With the Ninth Symphony, the South African piano duo of Tessa Uys and Ben Schoeman conclude their world premier recorded survey of Beethoven’s symphonies arranged for one piano four hands by Xaver Scharwenka (1850-1924). On balance, Scharwenka’s textural decisions are more discreet and idiomatically savvy than those of such 19th-century “house arrangers” like Selmar Bagge and Hugo Ulrich, who tend to use thick doublings and tremolos to excess in loud passages. If Scharwenka’s four-hand Ninth is less of a virtuoso tour-de-force compared to Liszt’s solo piano and two-piano transcriptions, the duo’s exemplary ensemble values and musicianship still manage to convey the music’s size and scope. What is more, the pianists do so without resorting to affetuoso mannerisms of phrasing, voicing, accent and tempo modifications that one sometimes hears from pianists playing Beethoven symphony transcriptions.
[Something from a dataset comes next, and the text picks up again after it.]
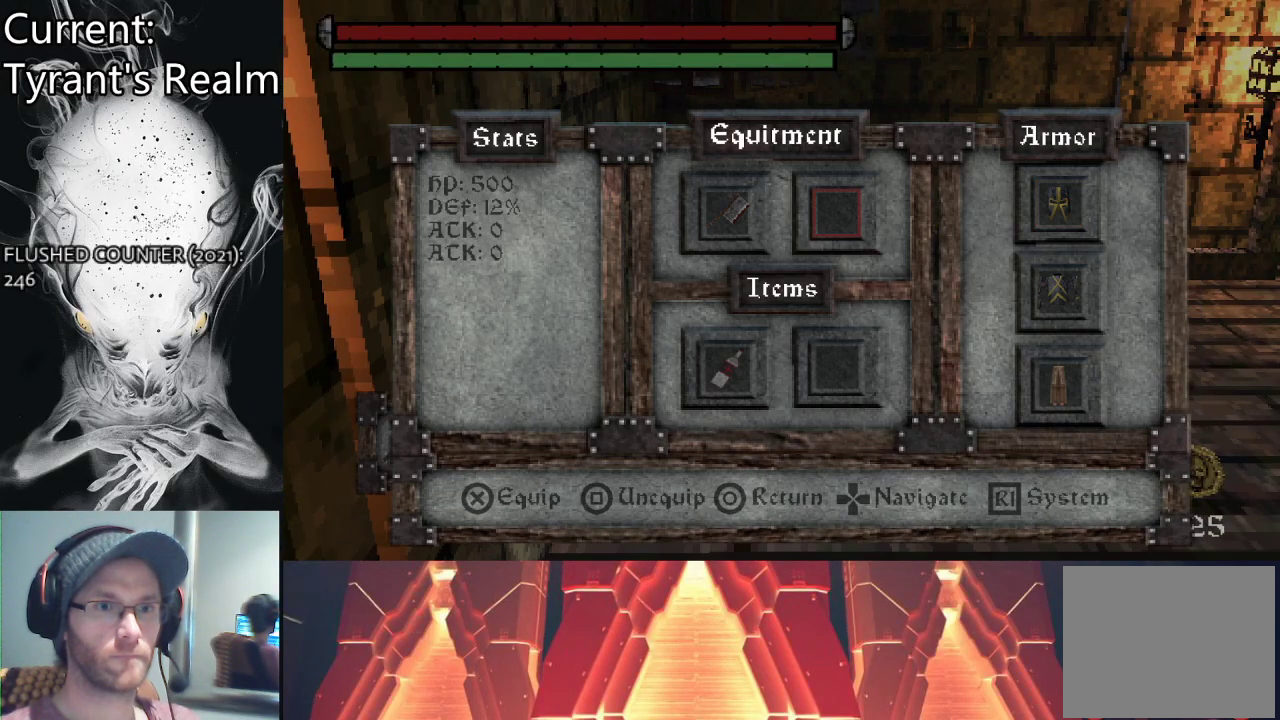
{"buttons": [], "left_stick": "center", "right_stick": "center", "events": [[67, "DPAD_LEFT", "up"], [367, "DPAD_LEFT", "down"], [467, "DPAD_LEFT", "up"]]}
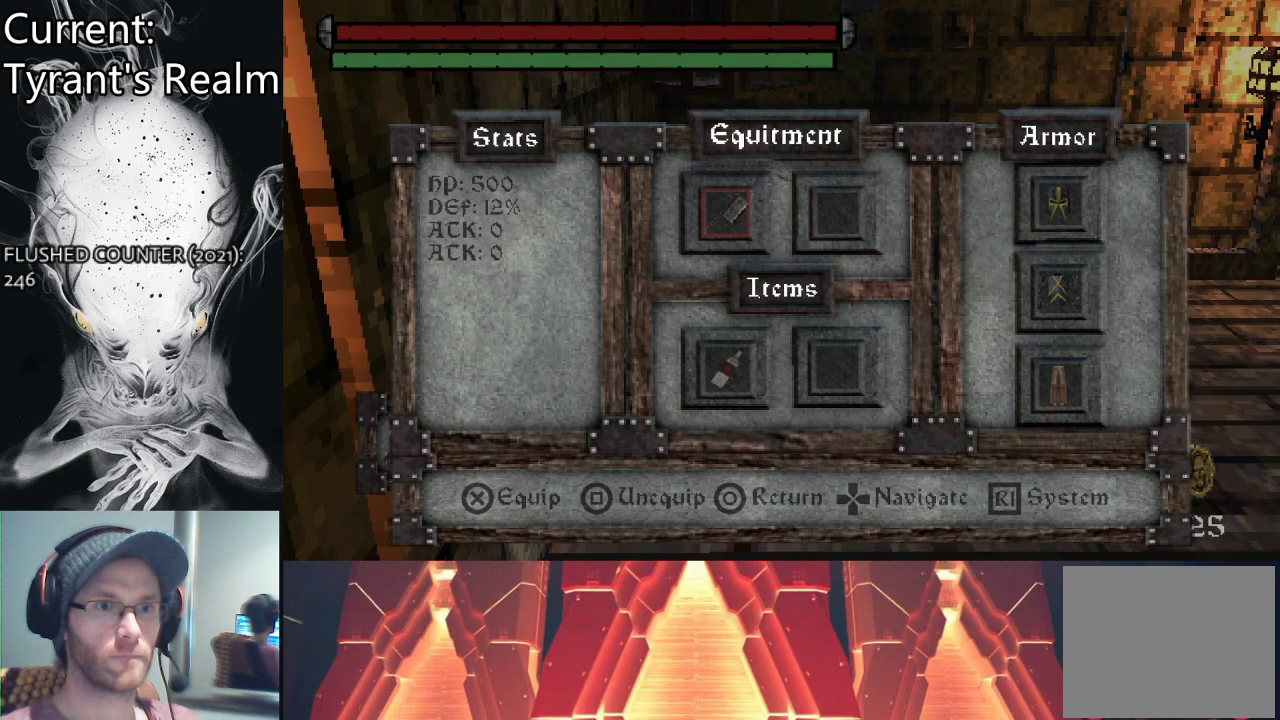
{"buttons": ["CROSS"], "left_stick": "center", "right_stick": "center", "events": [[200, "DPAD_RIGHT", "down"], [333, "DPAD_RIGHT", "up"], [400, "CROSS", "down"]]}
In the first movement Allegro, they take a centrist’s view of the composer’s “ma non troppo” and “un poco maestoso” directives. By opting for and adhering to a moderate basic tempo, the pianists make expressive points through contrasts in color, articulation and pedaling alone. Think about the corresponding moment in the similarly paced 1970 Karl Böhm/Vienna Philharmonic recording, and you’ll sense what Uys and Schoeman are after. Likewise, their intelligently unified Scherzo benefits from moderation (and a double repeat), enabling the pianists to consistently maintain the dotted rhythm motive without it lapsing into a duplet. Since a piano lacks a string section’s sustaining capabilities at slow tempos, Uys and Schoeman sensibly adopt an animated yet flexibly singing tempo for the Adagio that suits both the instrument and the music.
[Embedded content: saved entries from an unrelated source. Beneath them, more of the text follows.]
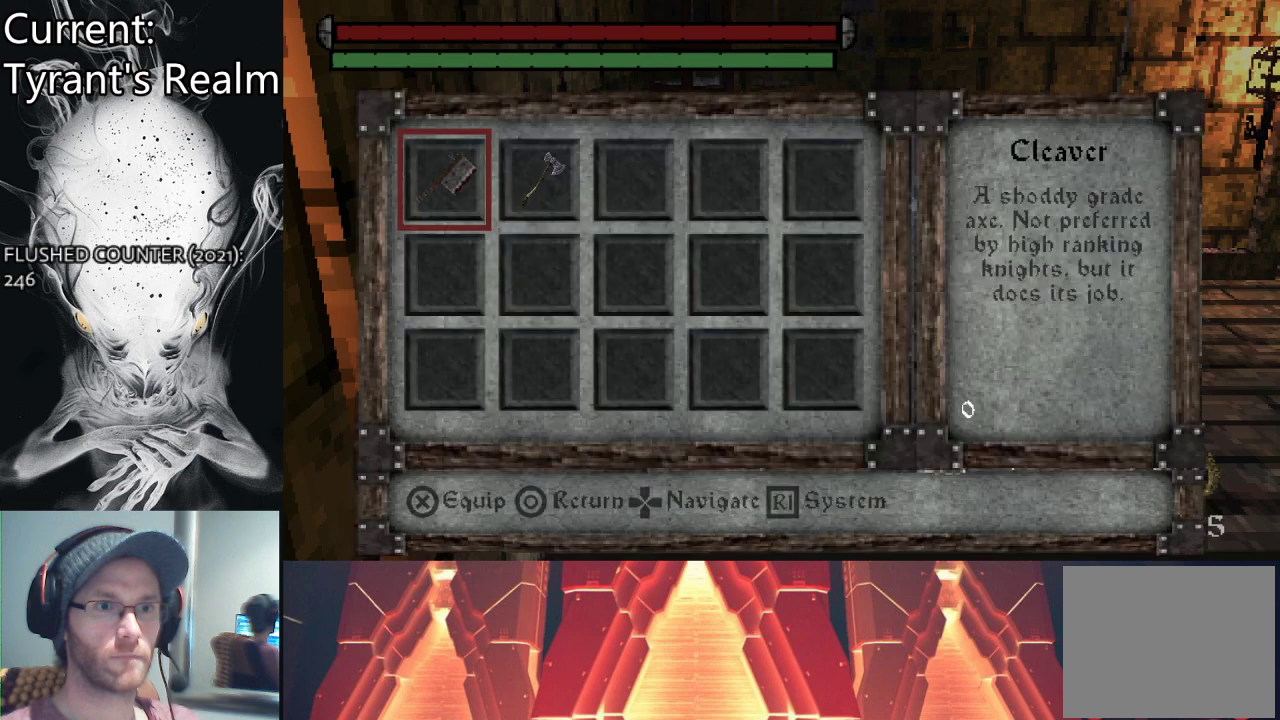
{"buttons": [], "left_stick": "center", "right_stick": "center", "events": [[33, "CROSS", "up"]]}
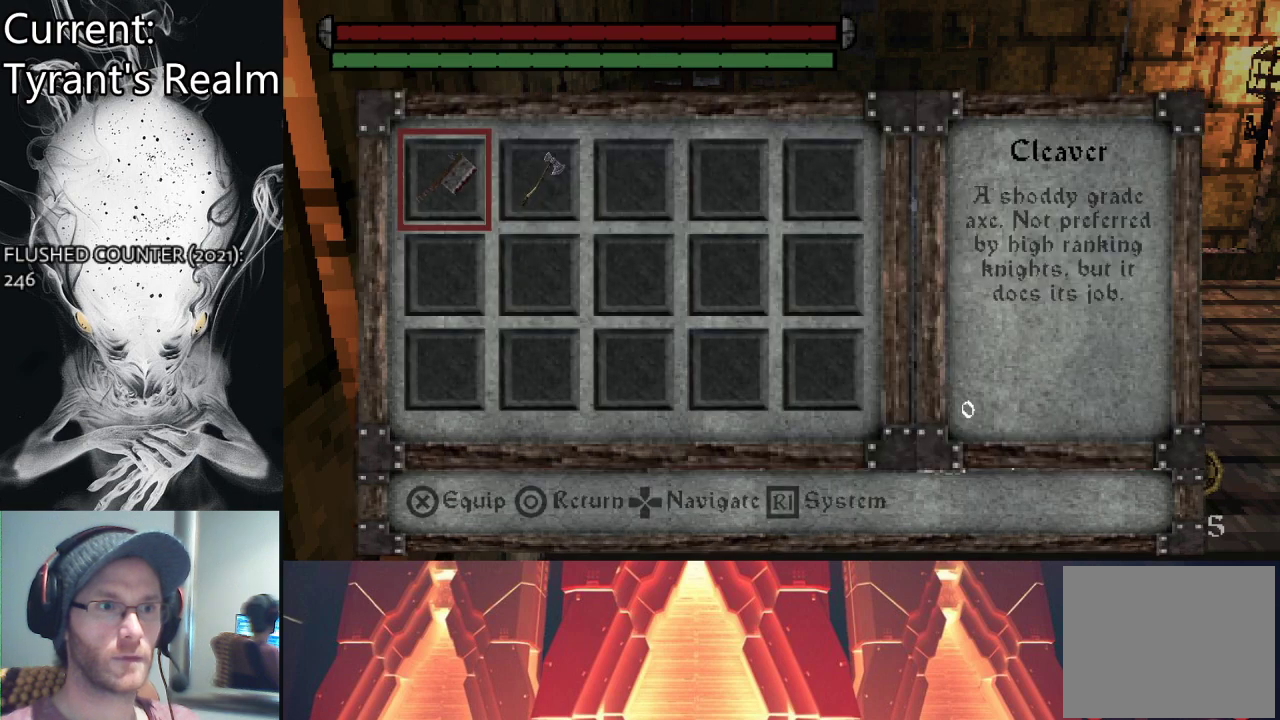
{"buttons": [], "left_stick": "center", "right_stick": "center", "events": [[33, "DPAD_RIGHT", "down"], [133, "DPAD_RIGHT", "up"]]}
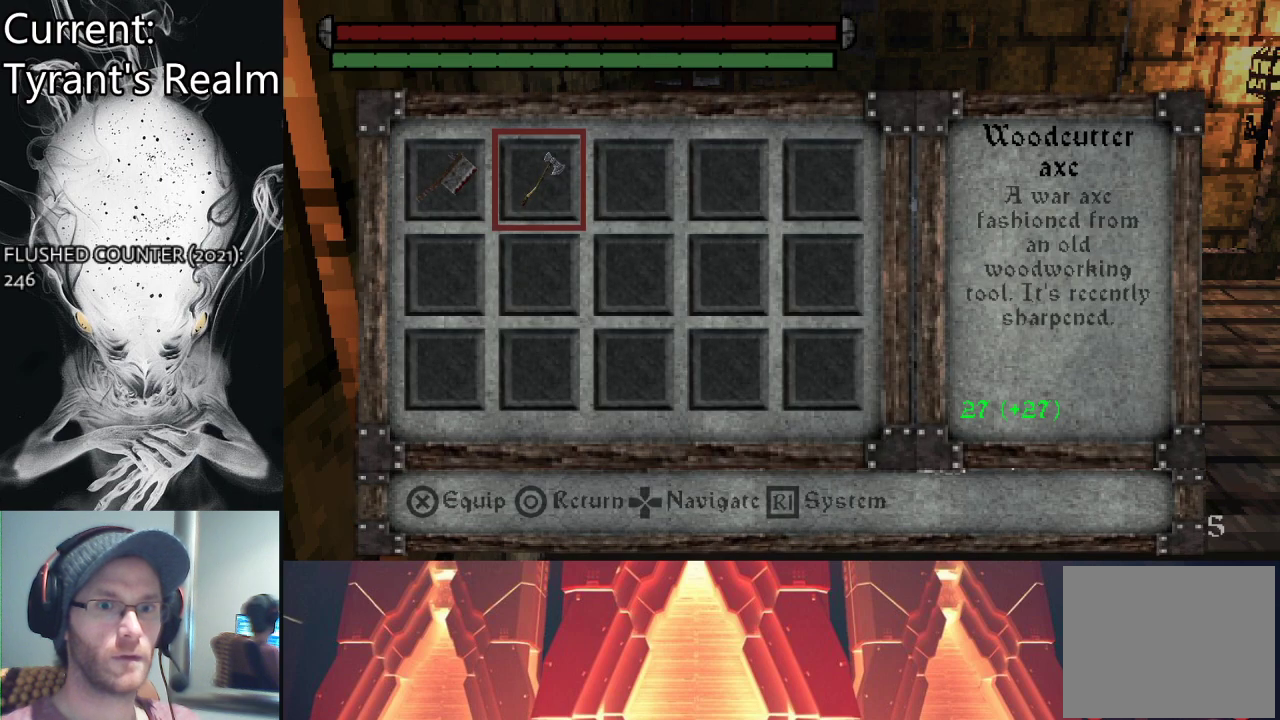
{"buttons": [], "left_stick": "center", "right_stick": "center", "events": []}
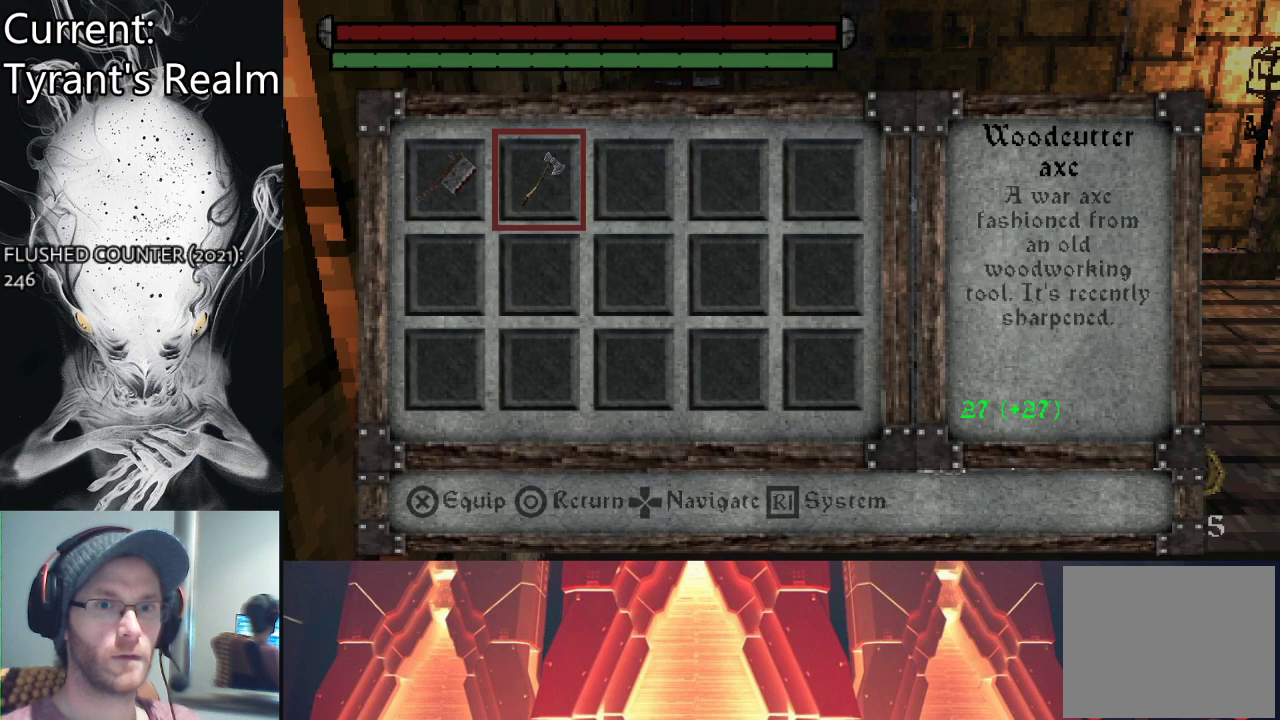
{"buttons": [], "left_stick": "center", "right_stick": "center", "events": [[233, "DPAD_LEFT", "down"], [333, "DPAD_LEFT", "up"]]}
However, any sense of reserve one gleams from the performance thus far is shattered by the ferocity with which the pianists pounce into the fourth movement’s initial outburst. Listeners will note their impeccable timing of the recitative’s declamatory unison lines and reiterations from earlier movements, the joyful energy in the fughetta, and all of the movement’s disparate sections tightly and dramatically integrated into a forward moving gratifying whole. In sum, the Ninth takes its place alongside Symphonies 1, 4, 6 and 8 as the high points of the Uys and Schoeman duo’s Beethoven/Scharwenka cycle.